Let $X=\Bbb R \times \{-1,1\}$ with the standard topology. Let $\sim$ be the equivalence relation $(x,j)\sim (y,j)$ if $x=y \neq 0$, for $x,y \in \Bbb R$ and $j,k \in \{-1,1\}$. Prove that the quotient space $X/\sim$ with the quotient topology is not Hausdorff.
I found a nice explanation here The Line with two origins However the explanation is more about the intuition , they do it "1-dimensionally" i.e working with a single line every time, and there are not many details of the computations. The intuition is clear though, I would like some help with the details.

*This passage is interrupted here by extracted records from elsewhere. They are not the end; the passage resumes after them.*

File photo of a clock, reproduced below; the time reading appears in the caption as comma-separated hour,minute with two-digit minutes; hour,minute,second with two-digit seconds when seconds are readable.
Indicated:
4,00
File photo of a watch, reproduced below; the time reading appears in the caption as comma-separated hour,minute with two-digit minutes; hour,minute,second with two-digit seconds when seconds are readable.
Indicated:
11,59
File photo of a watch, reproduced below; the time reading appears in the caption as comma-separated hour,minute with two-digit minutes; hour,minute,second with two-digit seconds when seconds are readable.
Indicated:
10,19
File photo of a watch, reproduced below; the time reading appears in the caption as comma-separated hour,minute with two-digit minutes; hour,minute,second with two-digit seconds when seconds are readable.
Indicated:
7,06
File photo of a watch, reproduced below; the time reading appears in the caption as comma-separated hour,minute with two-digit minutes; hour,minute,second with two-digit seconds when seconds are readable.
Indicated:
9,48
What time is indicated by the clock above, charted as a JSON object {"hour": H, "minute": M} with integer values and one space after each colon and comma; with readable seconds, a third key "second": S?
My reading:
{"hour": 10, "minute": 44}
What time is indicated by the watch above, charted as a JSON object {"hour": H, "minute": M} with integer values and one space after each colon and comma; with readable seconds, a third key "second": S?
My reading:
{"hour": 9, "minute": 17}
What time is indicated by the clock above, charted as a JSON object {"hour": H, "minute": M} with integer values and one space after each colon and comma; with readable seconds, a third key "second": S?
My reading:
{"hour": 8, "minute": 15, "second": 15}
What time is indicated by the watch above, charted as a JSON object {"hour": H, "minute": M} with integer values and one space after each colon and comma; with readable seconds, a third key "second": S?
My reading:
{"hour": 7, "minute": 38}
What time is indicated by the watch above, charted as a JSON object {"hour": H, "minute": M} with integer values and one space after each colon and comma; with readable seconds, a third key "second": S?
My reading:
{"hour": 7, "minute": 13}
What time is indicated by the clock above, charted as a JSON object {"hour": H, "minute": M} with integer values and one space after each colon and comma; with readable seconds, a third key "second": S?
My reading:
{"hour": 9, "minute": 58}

I am trying to prove it working with the two lines in the original space, but I have a problem at the end.
Take $p=(0,1), q=(0,-1)$ in $X/\sim$ and $U_p$ and $U_q$ open nbhds respectively of $p $ and $q$. I want to show that the intersection is always non-empty by showing that the intersection of the pre-images via the projection map $\pi: X\to X/\sim$ is non-empty. .
Now a basis for the topology of $X$ ,given that its is a product space, is given by the product of open subsets of $\Bbb R$ and $\{-1,1\}$, i.e. $(-\epsilon, \epsilon)\times\{j\}$, where $j\in \{-1,1\}$. This is because the open subsets of a discrete space are the points themselves
By the definition of quotient topology, since $U_p$ and $U_q $are open in $X/\sim$, $\pi^{-1}(U_p)$ and $\pi^{-1}(U_q)$ are open in $X$.By definition of openness there exists open nbhds contained in each of these 2 sets, which using the basis of the product space must be $(-\epsilon, \epsilon)\times\{j\}$ and $(-\epsilon', \epsilon')\times\{j'\}$. Since $p=(0,1)$ is in the first one and $q=(0,-1)$ is in the second one, this forces $j=1, j'=-1$. But now I am in trouble because $(-\epsilon, \epsilon)\times\{1\}$ and $(-\epsilon', \epsilon')\times\{-1\}$ are disjoint (all because of the second components), while the idea was to see that they intersect
What am I doing wrong and how do I fix it?